Even more fundamentally, the Bork hearings forced originalists to reconsider, or at least further develop, first principles. Where Bork had defended originalism primarily as an inquiry into the Founding Fathers’ “intentions”—a seemingly subjective inquiry, irrevocably tied to the Framers’ politics and prejudices—conservatives eventually shifted their focus away from “intentions” and toward the more objective “original public meaning” of the constitutional text.
The Bork nomination had profound organizational effects as well, which were recounted in Steven M. Teles’s The Rise of the Conservative Legal Movement. “It was tremendously energizing for conservatives, having a martyr, basically,” said Steven Calabresi, a Federalist Society co-founder who had clerked for Bork on the federal court of appeals and later assisted Bork in writing The Tempting of America.Before Bork’s nomination, the Federalist Society’s budget “had leveled off. In the four years after it, the Society’s budget doubled, in large part due to the ‘Bork effect.’?”
A quarter century later, originalists are far from declaring total victory—Roe v. Wade still stands—but they can claim major successes. Under Chief Justice Rehnquist, the Supreme Court reimposed substantive limits on the scope of the federal government Commerce Clause power, and the Roberts court extended that victory by holding this year that the Commerce Clause does not empower the federal government to mandate the purchase of health insurance. Meanwhile, in D.C. v. Heller (2008) and McDonald v. City of Chicago (2010), the court relied primarily on originalist analysis in holding that the Second and Fourteenth Amendments prohibit federal and state officials from unduly burdening an individual’s right to keep and bear arms.
Looking ahead, the most significant proof of originalism’s success may be found not on the ideological right, but on the left. In recent years, liberal legal scholars have increasingly sought to couch their own arguments in originalist terms. In 2007, Douglas Kendall and James Ryan wrote in the New Republic of a “nascent movement among progressives to embrace the Constitution rather than run from it.?.?.?.?[O]nce liberals understand that the Constitution is a progressive document, it will transform the way in which they argue.”Kendall himself founded the Constitutional Accountability Center specifically to promote a progressive version of originalism.

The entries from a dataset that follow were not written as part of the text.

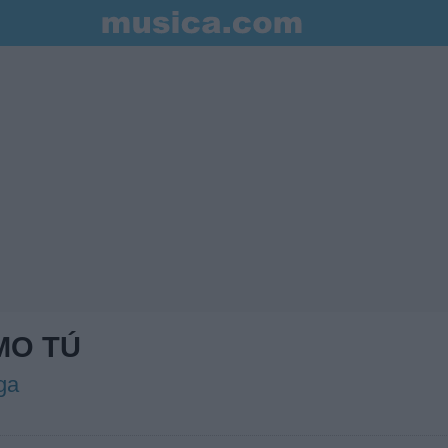
MO TÚ
ga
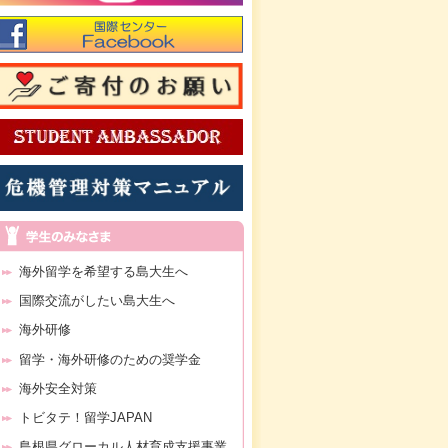
海外留学を希望する島大生へ
国際交流がしたい島大生へ
海外研修
留学・海外研修のための奨学金
海外安全対策
トビタテ！留学JAPAN
島根県グローカル人材育成支援事業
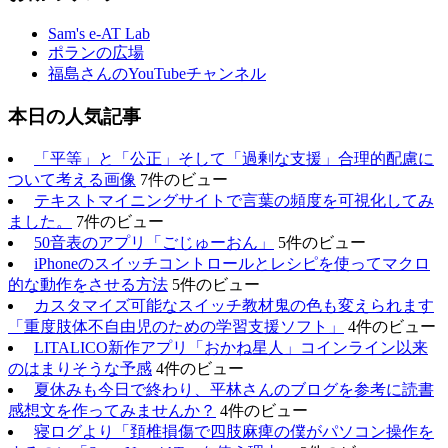
Sam's e-AT Lab
ポランの広場
福島さんのYouTubeチャンネル
本日の人気記事
「平等」と「公正」そして「過剰な支援」合理的配慮に
ついて考える画像
7件のビュー
テキストマイニングサイトで言葉の頻度を可視化してみ
ました。
7件のビュー
50音表のアプリ「ごじゅーおん」
5件のビュー
iPhoneのスイッチコントロールとレシピを使ってマクロ
的な動作をさせる方法
5件のビュー
カスタマイズ可能なスイッチ教材鬼の色も変えられます
「重度肢体不自由児のための学習支援ソフト」
4件のビュー
LITALICO新作アプリ「おかね星人」コインライン以来
のはまりそうな予感
4件のビュー
夏休みも今日で終わり、平林さんのブログを参考に読書
感想文を作ってみませんか？
4件のビュー
寝ログより「頚椎損傷で四肢麻痺の僕がパソコン操作を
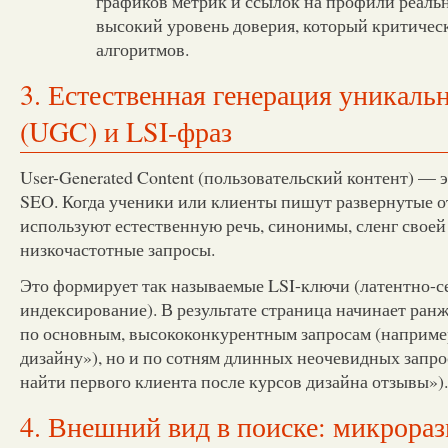
графиков метрик и ссылок на профили реал
высокий уровень доверия, который критичес
алгоритмов.
3. Естественная генерация уникаль
(UGC) и LSI-фраз
User-Generated Content (пользовательский контент) — э
SEO. Когда ученики или клиенты пишут развернутые о
используют естественную речь, синонимы, сленг свое
низкочастотные запросы.
Это формирует так называемые LSI-ключи (латентно-с
индексирование). В результате страница начинает ранж
по основным, высококонкурентным запросам (наприме
дизайну»), но и по сотням длинных неочевидных запро
найти первого клиента после курсов дизайна отзывы»).
4. Внешний вид в поиске: микрораз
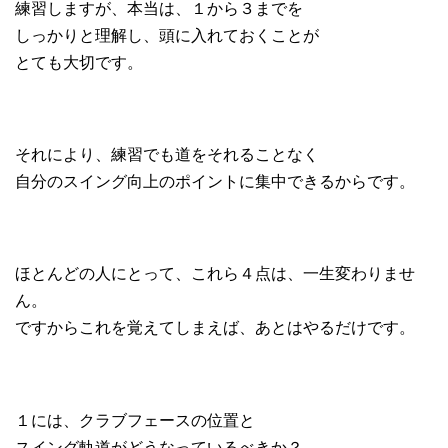
練習しますが、本当は、１から３までを
しっかりと理解し、頭に入れておくことが
とても大切です。
それにより、練習でも道をそれることなく
自分のスイング向上のポイントに集中できるからです。
ほとんどの人にとって、これら４点は、一生変わりませ
ん。
ですからこれを覚えてしまえば、あとはやるだけです。
１には、クラブフェースの位置と
スイング軌道がどうなっているべきか？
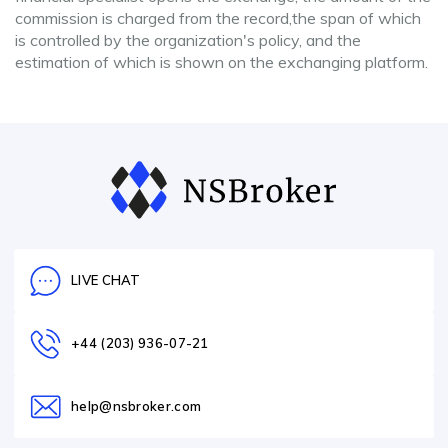
commission is charged from the record,the span of which
is controlled by the organization's policy, and the
estimation of which is shown on the exchanging platform.
LIVE CHAT
+44 (203) 936-07-21
help@nsbroker.com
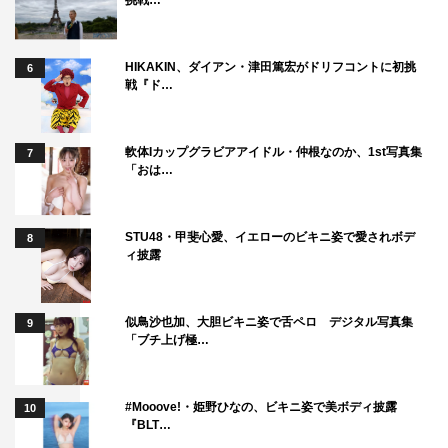
挑戦…
HIKAKIN、ダイアン・津田篤宏がドリフコントに初挑
6
戦『ド…
軟体Iカップグラビアアイドル・仲根なのか、1st写真集
7
「おは…
STU48・甲斐心愛、イエローのビキニ姿で愛されボデ
8
ィ披露
似鳥沙也加、大胆ビキニ姿で舌ペロ デジタル写真集
9
「ブチ上げ極…
#Mooove!・姫野ひなの、ビキニ姿で美ボディ披露
10
『BLT…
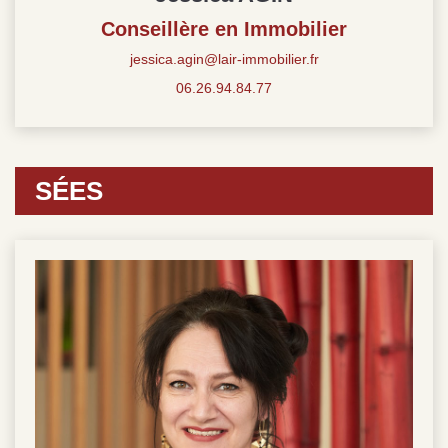
Conseillère en Immobilier
jessica.agin@lair-immobilier.fr
06.26.94.84.77
SÉES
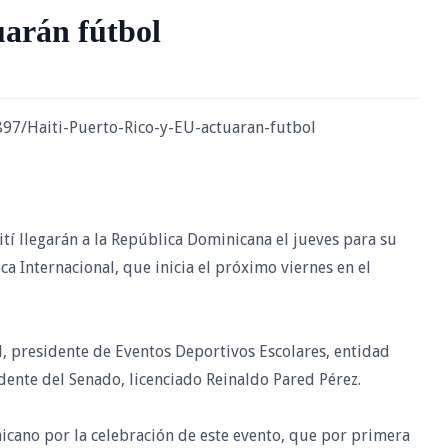
uarán fútbol
97/Haiti-Puerto-Rico-y-EU-actuaran-futbol
tí llegarán a la República Dominicana el jueves para su
ca Internacional, que inicia el próximo viernes en el
l, presidente de Eventos Deportivos Escolares, entidad
dente del Senado, licenciado Reinaldo Pared Pérez.
nicano por la celebración de este evento, que por primera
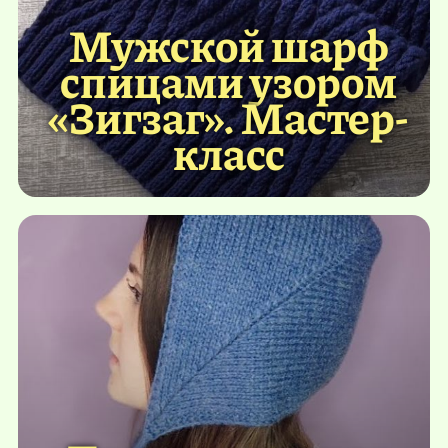
Мужской шарф
спицами узором
«Зигзаг». Мастер-
класс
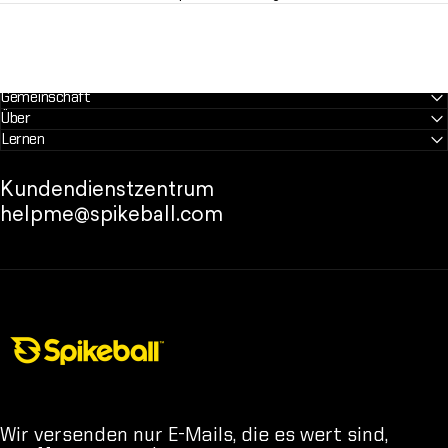
Gemeinschaft
Über
Lernen
Kundendienstzentrum
helpme@spikeball.com
Spikeball-Shop
Wir versenden nur E-Mails, die es wert sind,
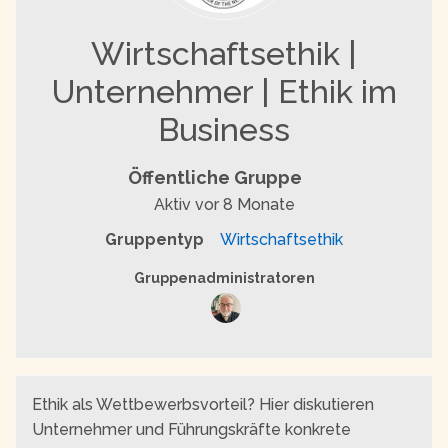
Wirtschaftsethik |
Unternehmer | Ethik im
Business
Öffentliche Gruppe
Aktiv
vor 8 Monate
Gruppentyp
Wirtschaftsethik
Gruppenführung
Gruppenadministratoren
Ethik als Wettbewerbsvorteil? Hier diskutieren
Unternehmer und Führungskräfte konkrete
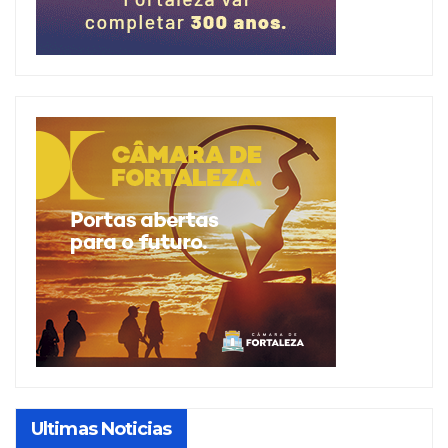
Ultimas Noticias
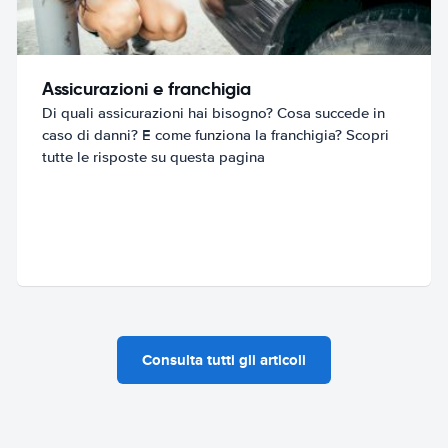
Assicurazioni e franchigia
Di quali assicurazioni hai bisogno? Cosa succede in
caso di danni? E come funziona la franchigia? Scopri
tutte le risposte su questa pagina
Consulta tutti gli articoli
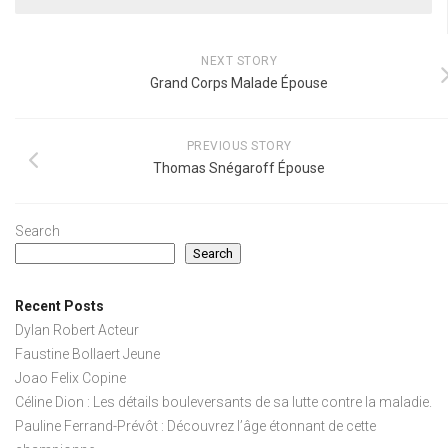
NEXT STORY
Grand Corps Malade Épouse
PREVIOUS STORY
Thomas Snégaroff Épouse
Search
Search
Recent Posts
Dylan Robert Acteur
Faustine Bollaert Jeune
Joao Felix Copine
Céline Dion : Les détails bouleversants de sa lutte contre la maladie.
Pauline Ferrand-Prévôt : Découvrez l’âge étonnant de cette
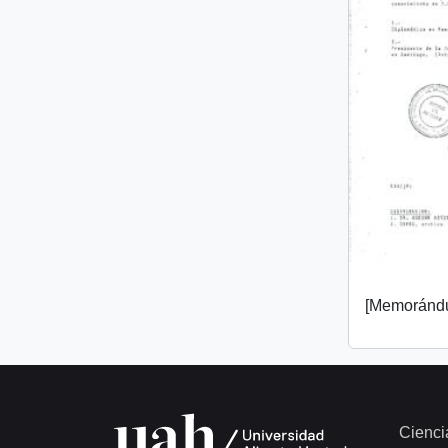
[Memorándu
Cienci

This year, the push for a liberal originalism grew all the more prominent when Yale convened a two-day conference to discuss Professor Jack Balkin’s liberal originalist manifesto, Living Originalism.At the very moment that the Supreme Court toiled away on its ObamaCare opinions, “liberal originalists” such as Yale’s Balkin, Akhil Amar, and others debated liberal non-originalists and conservatives on the basic question of whether originalism was strictly conservative intellectual territory.
Three years earlier, reviewing Balkin’s early efforts to formulate a “liberal originalism,” conservative Calabresi offered him “two cheers,” adding that “Professor Jack Balkin’s recent writings on originalism are just superb and are among the best work done on the subject.” Of course, while Calabresi applauded Balkin’s and other liberals’ inquiry, he deeply disagreed with the substance of their analysis. “As a result,” Calabresi added, “there is no question facing constitutional theorists more important than that of deciding whether the originalism of Justice Scalia, Justice Thomas, or Professor Balkin is correct.”
Only 25 years after Robert Bork suffered public defeat at the hands of Ted Kennedy and the left, the most interesting question in constitutional law is not whether conservatives can prevail with originalism, but whether liberals can prevail without it. Welcome to Robert Bork’s America.